Udaipur: laghi, palazzi e l'anima romantica del Rajasthan
Udaipur merita ogni goccia di romanticismo che le attribuiscono, ma con qualche accorgimento per non rimanere delusi. Sono stato a febbraio, che è il periodo migliore: temperature piacevoli, cielo limpido, laghi pieni. D’estate, come adesso a giugno, il caldo è feroce – sopra i 40°C all’ombra – e l’acqua si ritira, per cui l’atmosfera romantica ne risente. Se si viene ora, meglio dedicare le ore fresche del mattino e della sera ai luoghi aperti.
Per arrivare, l’aeroporto di Udaipur (UDR) ha collegamenti diretti da Delhi e Mumbai, ma i voli costano cari in alta stagione. In treno, invece, si arriva con l’Mewar Express da Delhi in circa 12 ore. Dentro la città ci si muove bene con tuk-tuk o risciò a pedalata, ma il prezzo va contrattato sempre; meglio fissarlo prima di salire. Per visitare bene il City Palace, i ghat sul Lago Pichola, il Jag Mandir e il tempio Jagdish servono almeno tre giorni pieni. Con calma e qualche gita fuori porta (come il Kumbhalgarh Fort a un’ora) si arriva a cinque.

CONSEGNA A: Elenca tutti i luoghi da visitare che il testo su Udaipur nomina, inclusa la gita fuori porta.
CONSEGNA B: Scrivi la continuazione del testo su Udaipur, riprendendo dopo la sua ultima frase.

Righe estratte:
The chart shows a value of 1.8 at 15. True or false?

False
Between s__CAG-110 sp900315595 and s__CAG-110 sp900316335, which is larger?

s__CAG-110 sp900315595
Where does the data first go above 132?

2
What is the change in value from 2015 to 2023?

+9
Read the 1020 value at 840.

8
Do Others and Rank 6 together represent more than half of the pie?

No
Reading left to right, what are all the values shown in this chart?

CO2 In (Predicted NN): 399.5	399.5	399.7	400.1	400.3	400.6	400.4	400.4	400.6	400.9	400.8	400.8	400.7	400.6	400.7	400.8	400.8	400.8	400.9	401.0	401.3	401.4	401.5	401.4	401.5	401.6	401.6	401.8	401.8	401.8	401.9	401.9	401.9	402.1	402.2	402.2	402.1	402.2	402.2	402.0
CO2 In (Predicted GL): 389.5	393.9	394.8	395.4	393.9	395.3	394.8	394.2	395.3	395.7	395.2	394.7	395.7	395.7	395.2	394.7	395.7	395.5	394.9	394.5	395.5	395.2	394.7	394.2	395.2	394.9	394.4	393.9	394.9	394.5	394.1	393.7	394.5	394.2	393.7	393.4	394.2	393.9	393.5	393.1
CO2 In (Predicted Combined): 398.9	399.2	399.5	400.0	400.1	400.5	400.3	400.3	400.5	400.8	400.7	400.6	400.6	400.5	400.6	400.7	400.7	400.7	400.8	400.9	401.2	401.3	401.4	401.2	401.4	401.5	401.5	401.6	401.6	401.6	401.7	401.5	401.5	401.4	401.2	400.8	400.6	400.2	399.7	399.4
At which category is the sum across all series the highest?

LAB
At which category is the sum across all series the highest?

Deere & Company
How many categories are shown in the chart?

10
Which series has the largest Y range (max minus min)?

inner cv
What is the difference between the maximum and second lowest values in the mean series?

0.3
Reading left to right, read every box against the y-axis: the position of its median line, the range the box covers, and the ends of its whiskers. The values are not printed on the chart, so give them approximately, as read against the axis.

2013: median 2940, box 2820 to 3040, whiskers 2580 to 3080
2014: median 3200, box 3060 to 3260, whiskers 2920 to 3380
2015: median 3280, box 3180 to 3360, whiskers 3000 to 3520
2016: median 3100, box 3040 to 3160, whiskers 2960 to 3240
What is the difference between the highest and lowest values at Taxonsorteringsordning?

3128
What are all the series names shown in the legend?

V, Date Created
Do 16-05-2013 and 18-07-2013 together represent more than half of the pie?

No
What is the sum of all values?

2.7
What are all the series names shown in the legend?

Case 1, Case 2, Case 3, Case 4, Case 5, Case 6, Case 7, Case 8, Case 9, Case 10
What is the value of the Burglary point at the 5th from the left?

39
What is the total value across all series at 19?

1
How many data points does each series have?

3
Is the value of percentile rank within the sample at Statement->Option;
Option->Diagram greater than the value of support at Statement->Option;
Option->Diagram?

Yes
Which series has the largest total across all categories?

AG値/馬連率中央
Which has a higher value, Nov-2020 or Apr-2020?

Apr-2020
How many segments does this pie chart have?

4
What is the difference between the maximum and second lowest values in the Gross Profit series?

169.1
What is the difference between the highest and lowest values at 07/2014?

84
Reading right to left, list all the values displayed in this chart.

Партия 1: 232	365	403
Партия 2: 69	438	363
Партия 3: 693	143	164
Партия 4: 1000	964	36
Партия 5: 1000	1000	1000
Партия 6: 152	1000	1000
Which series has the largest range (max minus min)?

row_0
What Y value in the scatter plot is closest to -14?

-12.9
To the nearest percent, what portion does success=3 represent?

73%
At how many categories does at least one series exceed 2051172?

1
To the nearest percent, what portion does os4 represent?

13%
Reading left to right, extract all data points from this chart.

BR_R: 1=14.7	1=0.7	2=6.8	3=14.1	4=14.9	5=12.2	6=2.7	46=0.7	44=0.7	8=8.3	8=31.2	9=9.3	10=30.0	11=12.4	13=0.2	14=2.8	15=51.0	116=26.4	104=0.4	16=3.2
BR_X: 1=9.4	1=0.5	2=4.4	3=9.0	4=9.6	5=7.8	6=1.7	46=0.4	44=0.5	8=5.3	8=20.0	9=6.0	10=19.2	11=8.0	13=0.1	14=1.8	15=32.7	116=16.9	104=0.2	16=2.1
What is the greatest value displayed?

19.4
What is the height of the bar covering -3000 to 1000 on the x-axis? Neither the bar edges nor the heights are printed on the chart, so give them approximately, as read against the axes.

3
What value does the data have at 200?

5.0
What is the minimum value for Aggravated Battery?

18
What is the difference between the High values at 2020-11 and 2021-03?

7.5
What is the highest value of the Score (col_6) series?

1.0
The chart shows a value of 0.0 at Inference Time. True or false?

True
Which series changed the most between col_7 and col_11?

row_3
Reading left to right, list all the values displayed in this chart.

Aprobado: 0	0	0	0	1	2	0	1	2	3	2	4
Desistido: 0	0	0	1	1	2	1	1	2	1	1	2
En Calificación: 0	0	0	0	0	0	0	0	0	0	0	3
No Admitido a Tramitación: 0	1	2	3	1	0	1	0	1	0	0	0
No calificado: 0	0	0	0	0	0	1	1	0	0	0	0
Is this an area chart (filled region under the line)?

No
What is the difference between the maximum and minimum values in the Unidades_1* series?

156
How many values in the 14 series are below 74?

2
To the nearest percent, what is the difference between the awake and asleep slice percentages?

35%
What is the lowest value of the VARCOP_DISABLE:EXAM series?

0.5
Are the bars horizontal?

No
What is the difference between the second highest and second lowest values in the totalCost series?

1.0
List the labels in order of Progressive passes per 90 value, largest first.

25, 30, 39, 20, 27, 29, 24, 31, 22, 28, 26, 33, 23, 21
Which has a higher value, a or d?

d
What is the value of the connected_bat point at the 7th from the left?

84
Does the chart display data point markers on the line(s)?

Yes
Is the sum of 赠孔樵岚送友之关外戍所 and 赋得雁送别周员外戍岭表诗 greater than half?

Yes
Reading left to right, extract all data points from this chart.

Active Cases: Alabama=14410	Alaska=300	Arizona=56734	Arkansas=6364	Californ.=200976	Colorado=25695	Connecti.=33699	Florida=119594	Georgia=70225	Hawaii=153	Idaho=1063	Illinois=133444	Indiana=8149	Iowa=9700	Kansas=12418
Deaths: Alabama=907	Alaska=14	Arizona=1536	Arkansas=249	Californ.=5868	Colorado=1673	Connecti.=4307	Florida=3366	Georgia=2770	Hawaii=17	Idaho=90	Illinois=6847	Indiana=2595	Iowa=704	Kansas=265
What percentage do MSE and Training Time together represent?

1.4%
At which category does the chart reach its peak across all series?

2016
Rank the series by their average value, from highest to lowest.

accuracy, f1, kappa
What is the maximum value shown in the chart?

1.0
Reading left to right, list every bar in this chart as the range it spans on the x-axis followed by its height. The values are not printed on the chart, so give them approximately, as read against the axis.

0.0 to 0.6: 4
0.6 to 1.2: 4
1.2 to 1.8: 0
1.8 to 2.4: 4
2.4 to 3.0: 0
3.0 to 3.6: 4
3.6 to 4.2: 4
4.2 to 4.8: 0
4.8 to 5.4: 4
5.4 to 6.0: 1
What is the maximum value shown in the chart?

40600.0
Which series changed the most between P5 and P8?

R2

RISPOSTA A: City Palace; ghat sul Lago Pichola; Jag Mandir; tempio Jagdish; Kumbhalgarh Fort.

RISPOSTA B:
Il budget può essere economico con 15-20 euro al giorno se si dorme in guesthouse e si mangia dal banchetto stradale. Medio (40-60 euro) permette un hotel a tre stelle vicino al lago e cene in ristoranti con vista. Caro si superano i 100 euro, specialmente se si sceglie un palazzo storico come il Taj Lake Palace. Cosa non perdere: assolutamente il tramonto in barca sul Pichola (si prenota un’ora prima), la serenity del Giardino Sahelion-ki-Bari, e la passeggiata serale al Fateh Sagar Lake. Cosa evitare: i ristoranti direttamente sul lago con menù turistici – spesso cibo scadente e prezzi gonfiati. Piuttosto, cercare i vicoli intorno a Gangaur Ghat per i locali frequentati dalla gente del posto.
Un aspetto negativo che mi ha colpito è lo stato dei laghi: lo scorso inverno l’acqua del Pichola era limacciosa e con un odore sgradevole vicino agli scarichi. Non rovina la vista, ma l’illusione romantica si incrina un po’. Un consiglio specifico che non si trova sulle guide: per il miglior punto panoramico senza folla, salire sul tetto della caffetteria “Bawarchi” di notte, quando il City Palace è illuminato e i battelli sono spariti. Si beve un chai, si ascolta il canto del tempio, e Udaipur diventa davvero magica.